Все вышеизложенное, однако, не исключает возможности внешнего влияния на становление данного движения. Середина и конец XV века были временем бурного развития международных связей Руси. Государство начинало жить в ногу со многими европейскими веяниями. Тут и одежда, и архитектура, и книжные увлечения, и, наконец, религиозные идеи. Поэтому представляется вполне возможным, что рассматриваемое нами движение каким–то образом было обязано своим становлением распространенным во второй половине XV века в Литве и Польше гуситским и таборитским веяниям.

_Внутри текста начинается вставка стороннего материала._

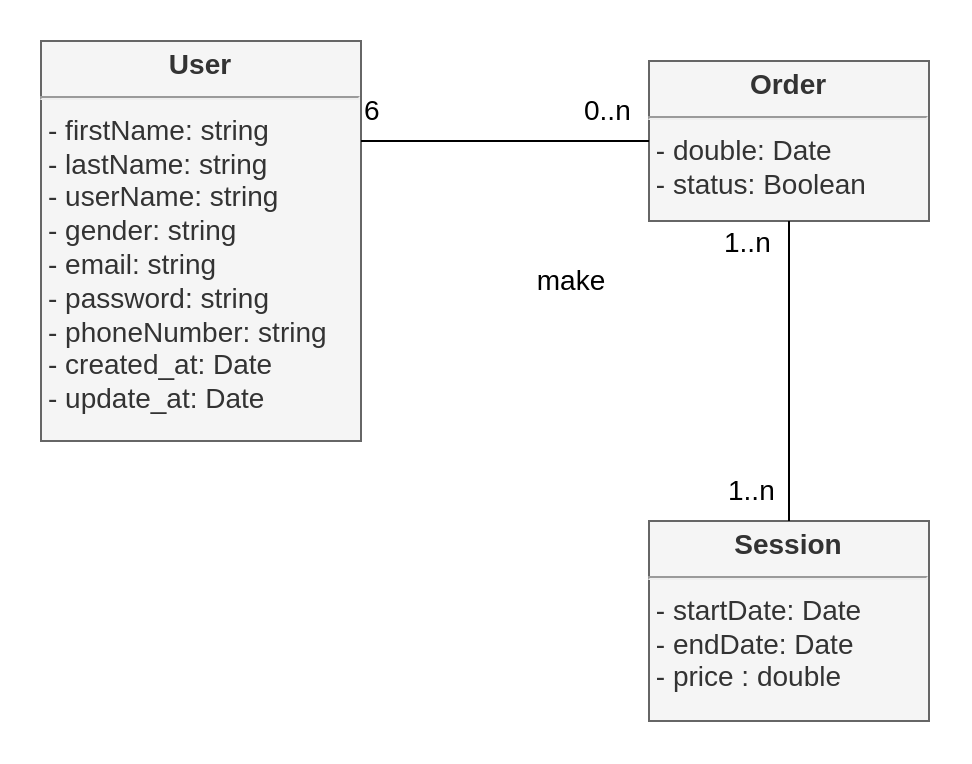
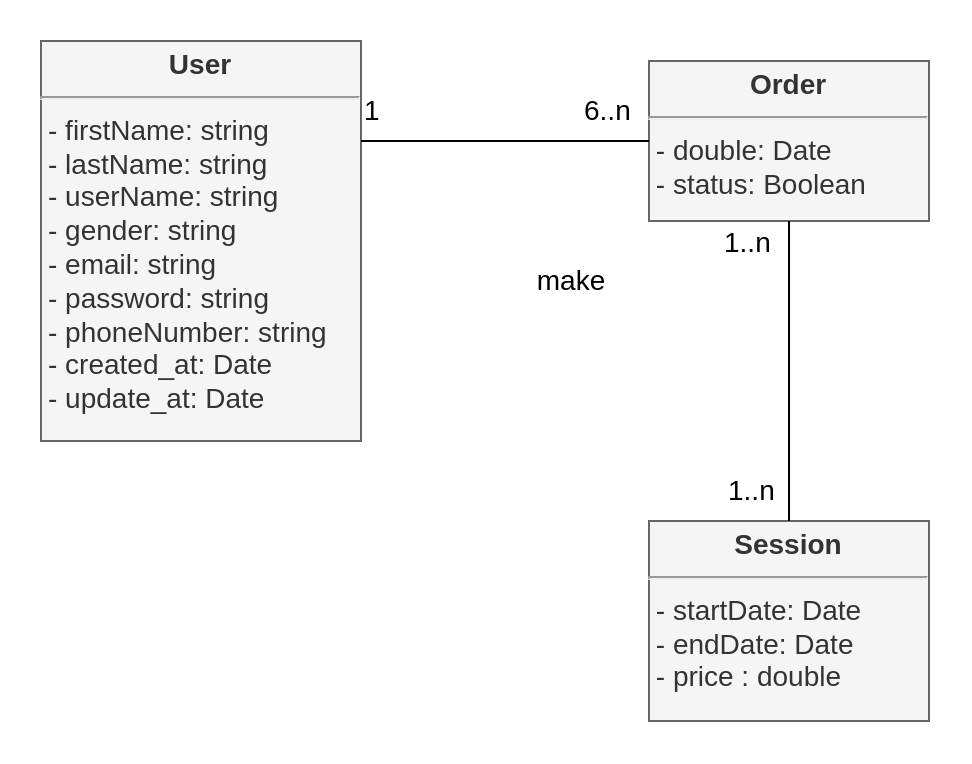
  <mxCell id="0" />
  <mxCell id="1" parent="0" />
  <mxCell id="2" value="&lt;p style=&quot;margin: 4px 0px 0px ; text-align: center ; font-size: 14px&quot;&gt;&lt;b style=&quot;font-size: 14px&quot;&gt;&lt;font style=&quot;font-size: 14px&quot;&gt;User&lt;/font&gt;&lt;/b&gt;&lt;/p&gt;&lt;hr style=&quot;font-size: 14px&quot;&gt;&lt;p style=&quot;margin: 0px 0px 0px 4px ; font-size: 14px&quot;&gt;&lt;span style=&quot;font-size: 14px&quot;&gt;- firstName: string&lt;/span&gt;&lt;br style=&quot;font-size: 14px&quot;&gt;&lt;/p&gt;&lt;p style=&quot;margin: 0px 0px 0px 4px ; font-size: 14px&quot;&gt;&lt;font style=&quot;font-size: 14px&quot;&gt;- lastName: string&lt;br style=&quot;font-size: 14px&quot;&gt;&lt;/font&gt;&lt;/p&gt;&lt;p style=&quot;margin: 0px 0px 0px 4px ; font-size: 14px&quot;&gt;&lt;font style=&quot;font-size: 14px&quot;&gt;- userName: string&lt;/font&gt;&lt;/p&gt;&lt;p style=&quot;margin: 0px 0px 0px 4px ; font-size: 14px&quot;&gt;&lt;font style=&quot;font-size: 14px&quot;&gt;- gender: string&lt;/font&gt;&lt;/p&gt;&lt;p style=&quot;margin: 0px 0px 0px 4px ; font-size: 14px&quot;&gt;&lt;font style=&quot;font-size: 14px&quot;&gt;- email: string&lt;/font&gt;&lt;/p&gt;&lt;p style=&quot;margin: 0px 0px 0px 4px ; font-size: 14px&quot;&gt;&lt;font style=&quot;font-size: 14px&quot;&gt;- password: string&lt;/font&gt;&lt;/p&gt;&lt;p style=&quot;margin: 0px 0px 0px 4px ; font-size: 14px&quot;&gt;&lt;font style=&quot;font-size: 14px&quot;&gt;- phoneNumber: string&lt;/font&gt;&lt;/p&gt;&lt;p style=&quot;margin: 0px 0px 0px 4px ; font-size: 14px&quot;&gt;&lt;font style=&quot;font-size: 14px&quot;&gt;- created_at: Date&lt;/font&gt;&lt;/p&gt;&lt;p style=&quot;margin: 0px 0px 0px 4px ; font-size: 14px&quot;&gt;&lt;font style=&quot;font-size: 14px&quot;&gt;- update_at: Date&lt;/font&gt;&lt;/p&gt;&lt;p style=&quot;margin: 0px 0px 0px 4px ; font-size: 14px&quot;&gt;&lt;br style=&quot;font-size: 14px&quot;&gt;&lt;/p&gt;" style="verticalAlign=top;align=left;overflow=fill;fontSize=14;fontFamily=Helvetica;html=1;fillColor=#f5f5f5;strokeColor=#666666;fontColor=#333333;" vertex="1" parent="1"><mxGeometry x="20" y="20" width="160" height="200" as="geometry" /></mxCell>
  <mxCell id="3" value="&lt;p style=&quot;margin: 4px 0px 0px; text-align: center; font-size: 14px;&quot;&gt;&lt;b style=&quot;font-size: 14px;&quot;&gt;&lt;font style=&quot;font-size: 14px;&quot;&gt;Order&lt;/font&gt;&lt;/b&gt;&lt;/p&gt;&lt;hr style=&quot;font-size: 14px;&quot;&gt;&lt;p style=&quot;margin: 0px 0px 0px 4px; font-size: 14px;&quot;&gt;&lt;/p&gt;&lt;span style=&quot;font-size: 14px;&quot;&gt;&amp;nbsp;- double: Date&lt;br style=&quot;font-size: 14px;&quot;&gt;&amp;nbsp;- status: Boolean&lt;br style=&quot;font-size: 14px;&quot;&gt;&lt;/span&gt;" style="verticalAlign=top;align=left;overflow=fill;fontSize=14;fontFamily=Helvetica;html=1;fillColor=#f5f5f5;strokeColor=#666666;fontColor=#333333;" vertex="1" parent="1"><mxGeometry x="324" y="30" width="140" height="80" as="geometry" /></mxCell>
  <mxCell id="4" value="" style="endArrow=none;html=1;endSize=12;startArrow=none;startSize=14;startFill=0;edgeStyle=orthogonalEdgeStyle;exitX=1;exitY=0.25;exitDx=0;exitDy=0;entryX=0;entryY=0.5;entryDx=0;entryDy=0;endFill=0;fontSize=14;" edge="1" parent="1" source="2" target="3"><mxGeometry relative="1" as="geometry"><mxPoint x="110" y="230" as="sourcePoint" /><mxPoint x="110" y="390" as="targetPoint" /></mxGeometry></mxCell>
  <mxCell id="5" value="make" style="text;html=1;align=center;verticalAlign=middle;resizable=0;points=[];autosize=1;fontSize=14;" vertex="1" parent="1"><mxGeometry x="260" y="130" width="50" height="20" as="geometry" /></mxCell>
- <mxCell id="6" value="0..n" style="resizable=0;html=1;align=left;verticalAlign=top;labelBackgroundColor=#ffffff;fontSize=14;" connectable="0" vertex="1" parent="1"><mxGeometry x="290" y="40" as="geometry" /></mxCell>
- <mxCell id="7" value="6" style="resizable=0;html=1;align=left;verticalAlign=top;labelBackgroundColor=#ffffff;fontSize=14;" connectable="0" vertex="1" parent="1"><mxGeometry x="180" y="40" as="geometry" /></mxCell>
+ <mxCell id="6" value="6..n" style="resizable=0;html=1;align=left;verticalAlign=top;labelBackgroundColor=#ffffff;fontSize=14;" connectable="0" vertex="1" parent="1"><mxGeometry x="290" y="40" as="geometry" /></mxCell>
+ <mxCell id="7" value="1" style="resizable=0;html=1;align=left;verticalAlign=top;labelBackgroundColor=#ffffff;fontSize=14;" connectable="0" vertex="1" parent="1"><mxGeometry x="180" y="40" as="geometry" /></mxCell>
  <mxCell id="8" value="&lt;p style=&quot;margin: 4px 0px 0px ; text-align: center ; font-size: 14px&quot;&gt;&lt;b style=&quot;font-size: 14px&quot;&gt;&lt;font style=&quot;font-size: 14px&quot;&gt;Session&lt;/font&gt;&lt;/b&gt;&lt;/p&gt;&lt;hr style=&quot;font-size: 14px&quot;&gt;&lt;p style=&quot;margin: 0px 0px 0px 4px ; font-size: 14px&quot;&gt;&lt;/p&gt;&lt;span style=&quot;font-size: 14px&quot;&gt;&amp;nbsp;- startDate: Date&lt;br style=&quot;font-size: 14px&quot;&gt;&amp;nbsp;- endDate: Date&lt;br&gt;&amp;nbsp;- price : double&lt;br&gt;&lt;br style=&quot;font-size: 14px&quot;&gt;&lt;/span&gt;" style="verticalAlign=top;align=left;overflow=fill;fontSize=14;fontFamily=Helvetica;html=1;fillColor=#f5f5f5;strokeColor=#666666;fontColor=#333333;" vertex="1" parent="1"><mxGeometry x="324" y="260" width="140" height="100" as="geometry" /></mxCell>
  <mxCell id="9" value="" style="endArrow=none;html=1;endSize=12;startArrow=none;startSize=14;startFill=0;edgeStyle=orthogonalEdgeStyle;exitX=0.5;exitY=0;exitDx=0;exitDy=0;entryX=0.5;entryY=1;entryDx=0;entryDy=0;endFill=0;fontSize=14;" edge="1" parent="1" source="8" target="3"><mxGeometry relative="1" as="geometry"><mxPoint x="190" y="80" as="sourcePoint" /><mxPoint x="334" y="80" as="targetPoint" /></mxGeometry></mxCell>
  <mxCell id="10" value="1..n" style="resizable=0;html=1;align=left;verticalAlign=top;labelBackgroundColor=#ffffff;fontSize=14;" connectable="0" vertex="1" parent="1"><mxGeometry x="280" y="30" as="geometry"><mxPoint x="82" y="200" as="offset" /></mxGeometry></mxCell>
  <mxCell id="11" value="1..n" style="resizable=0;html=1;align=left;verticalAlign=top;labelBackgroundColor=#ffffff;fontSize=14;" connectable="0" vertex="1" parent="1"><mxGeometry x="360" y="106" as="geometry" /></mxCell>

Благодаря отчасти племенному родству, отчасти сходству языков, между Польшей и Чехией издавна установились довольно тесные отношения. Многие поляки получали высшее образование в Чехии и вместе с ним впитывали в себя новые религиозные идеи. Поляки даже принимали горячее участие в гуситских войнах (на стороне гуситов, вопреки призыву папы римского к полякам идти на Чехию крестовым походом)[27]. С 1471 по 1526 год гуситов в Чехии напрямую поддерживало государство. Влияние гуситских идей на Польшу было столь ощутимо, что потребовался даже специальный эдикт, запрещавший полякам ездить в Чехию, читать чешские книги и т. д[28].

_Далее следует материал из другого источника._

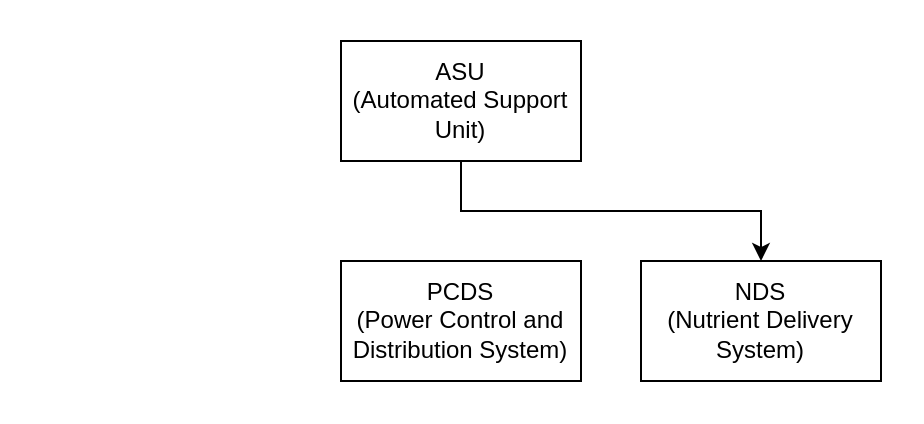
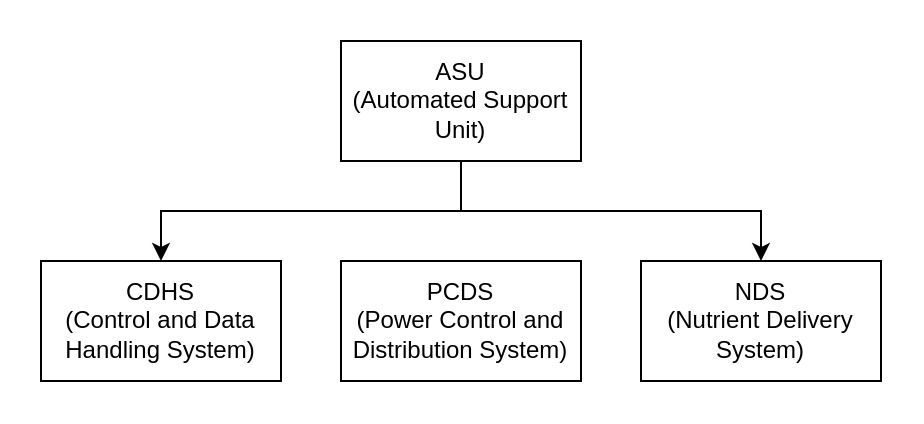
  <mxCell id="0" />
  <mxCell id="1" parent="0" />
+ <mxCell id="2" style="edgeStyle=orthogonalEdgeStyle;rounded=0;orthogonalLoop=1;jettySize=auto;html=1;exitX=0.5;exitY=1;exitDx=0;exitDy=0;entryX=0.5;entryY=0;entryDx=0;entryDy=0;" parent="1" source="4" target="5" edge="1"><mxGeometry relative="1" as="geometry" /></mxCell>
  <mxCell id="3" style="edgeStyle=orthogonalEdgeStyle;rounded=0;orthogonalLoop=1;jettySize=auto;html=1;exitX=0.5;exitY=1;exitDx=0;exitDy=0;entryX=0.5;entryY=0;entryDx=0;entryDy=0;" parent="1" source="4" target="7" edge="1"><mxGeometry relative="1" as="geometry" /></mxCell>
  <mxCell id="4" value="ASU&lt;br&gt;(Automated Support Unit)" style="rounded=0;whiteSpace=wrap;html=1;" parent="1" vertex="1"><mxGeometry x="170" y="20" width="120" height="60" as="geometry" /></mxCell>
+ <mxCell id="5" value="CDHS&lt;br&gt;(Control and Data Handling System)" style="rounded=0;whiteSpace=wrap;html=1;" parent="1" vertex="1"><mxGeometry x="20" y="130" width="120" height="60" as="geometry" /></mxCell>
  <mxCell id="6" value="PCDS&lt;br&gt;(Power Control and Distribution System)" style="rounded=0;whiteSpace=wrap;html=1;" parent="1" vertex="1"><mxGeometry x="170" y="130" width="120" height="60" as="geometry" /></mxCell>
  <mxCell id="7" value="NDS&lt;br&gt;(Nutrient Delivery System)" style="rounded=0;whiteSpace=wrap;html=1;" parent="1" vertex="1"><mxGeometry x="320" y="130" width="120" height="60" as="geometry" /></mxCell>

Если учитывать тесные отношения Новгорода и Польши, а также очевидное сходство богословия гуситов и русских еретиков, то вполне можно предположить, что между ними существовала какая–то связь. Так, например, гуситы не признавали церковной доктрины о преосуществлении даров и рассматривали их всего лишь как символы, включали евангельское ногоомовение в обряд вечери, признавали верховный авторитет за Священным Писанием, отвергали институт монашества, поклонение мощам и иконам. «Почти несомненным кажется нам то, что… наши жидовствующие, по крайней мере большинство их, были отпрысками западно–европейского гуманизма. Укрепляет нас в таком предположении тот факт, что к «ереси» примкнули наиболее образованные русские люди не только светские, но и духовные, не исключая митрополита Зосимы»[29].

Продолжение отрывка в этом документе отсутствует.